* Excerpt to read:
━━━━
And if that’s not amazing enough, Lori made a quilted Ketubah – a traditional Jewish marriage contract – which was signed at the wedding. You can see it on my Judaiquilt. site, at http://judaiquilt.com/Gallery.htm. Scroll down to her name. Lori can be contacted  at lfweiss@myacc.net

Lori brings her bar and bat mitzvah quilts to the parties fully assembled, and tacks them on cut-to-size posterboard, on a sturdy custom-made easel.

       

 Portrait of a Bride,  a Groom, and a Cake

Pamela Quebbeman of  Brookfield, Wisconsin pieced and appliquéd this wedding quilt based on a design by Mary Lou Weideman. It was quilted by  Janice L. Walsh of Brookfield, WI  The 69” x 81” quilt served a chuppah (wedding canopy) for Pamela’s daughter’s wedding in 2002.   

The blocks that line the sides (pinwheels, baskets, etc.) were brought to several wedding showers, and signed by family and friends. The bride and groom didn’t know what the center would look like until the wedding. 

Quebbeman adapted Weideman’s design by substituting her daughter’s  wedding colors (tangerine and fuchsia). And she made the cake an actual portrait of the couple’s cake (orange cake with raspberry trim!)  Contact Pamela at pqueb@aol.com

(For more about quilted chuppot, see my other site, at http://judaiquilt.com/Weddings.htm).
━━━━
* Work to complete:
A) In the quilt excerpt, shorten the paragraph beginning "Pamela Quebbeman of Brookfield" into a bulleted list that keeps its main facts.
B) According to the quilt excerpt, what were the daughter's wedding colors?
C) Name every person the quilt excerpt identifies by name.
The rows after the quilt excerpt have no connection to it.
━━━━
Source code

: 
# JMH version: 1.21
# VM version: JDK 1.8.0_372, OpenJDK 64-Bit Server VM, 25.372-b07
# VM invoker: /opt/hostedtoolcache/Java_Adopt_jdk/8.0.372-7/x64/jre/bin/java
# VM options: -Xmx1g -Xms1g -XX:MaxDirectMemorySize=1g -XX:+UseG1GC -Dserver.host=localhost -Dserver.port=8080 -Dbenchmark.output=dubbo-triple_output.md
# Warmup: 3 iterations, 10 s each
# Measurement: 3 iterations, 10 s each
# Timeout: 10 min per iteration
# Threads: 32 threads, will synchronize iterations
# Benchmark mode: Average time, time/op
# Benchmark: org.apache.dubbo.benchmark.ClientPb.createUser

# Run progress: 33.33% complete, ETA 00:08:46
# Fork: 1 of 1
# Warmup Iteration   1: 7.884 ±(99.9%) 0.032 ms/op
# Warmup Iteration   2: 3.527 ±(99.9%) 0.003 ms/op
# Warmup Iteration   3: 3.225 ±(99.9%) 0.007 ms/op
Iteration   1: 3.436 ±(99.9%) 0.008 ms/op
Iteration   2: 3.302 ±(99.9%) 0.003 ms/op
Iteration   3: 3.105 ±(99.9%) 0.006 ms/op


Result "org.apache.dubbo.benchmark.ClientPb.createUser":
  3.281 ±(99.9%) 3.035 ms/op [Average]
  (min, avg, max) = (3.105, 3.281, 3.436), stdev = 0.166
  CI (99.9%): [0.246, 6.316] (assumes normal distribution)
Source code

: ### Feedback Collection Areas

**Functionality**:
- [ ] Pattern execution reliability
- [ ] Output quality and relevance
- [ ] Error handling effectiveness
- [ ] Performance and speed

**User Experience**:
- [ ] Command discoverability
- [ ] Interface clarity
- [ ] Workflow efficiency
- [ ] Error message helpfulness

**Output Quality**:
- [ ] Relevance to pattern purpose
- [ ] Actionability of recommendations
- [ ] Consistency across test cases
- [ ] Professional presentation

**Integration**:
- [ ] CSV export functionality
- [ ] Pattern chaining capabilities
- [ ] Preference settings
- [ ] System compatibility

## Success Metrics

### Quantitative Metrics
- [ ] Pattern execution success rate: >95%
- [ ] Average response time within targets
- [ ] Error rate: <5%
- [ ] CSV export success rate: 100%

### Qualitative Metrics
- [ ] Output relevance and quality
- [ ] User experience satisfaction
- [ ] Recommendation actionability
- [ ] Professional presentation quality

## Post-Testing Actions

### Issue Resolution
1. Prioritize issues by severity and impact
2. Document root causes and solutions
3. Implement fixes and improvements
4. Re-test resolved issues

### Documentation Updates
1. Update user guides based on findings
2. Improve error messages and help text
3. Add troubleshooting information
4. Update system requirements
━━━━
* Replies:
A)
- Pamela Quebbeman of Brookfield, Wisconsin, pieced and appliquéd the wedding quilt, which is based on a design by Mary Lou Weideman.
- Janice L. Walsh of Brookfield, WI, quilted it.
- It measures 69" x 81".
- It served as a chuppah (wedding canopy) at Pamela's daughter's wedding in 2002.

B) Tangerine and fuchsia.

C)
- Lori
- Pamela Quebbeman
- Mary Lou Weideman
- Janice L. Walsh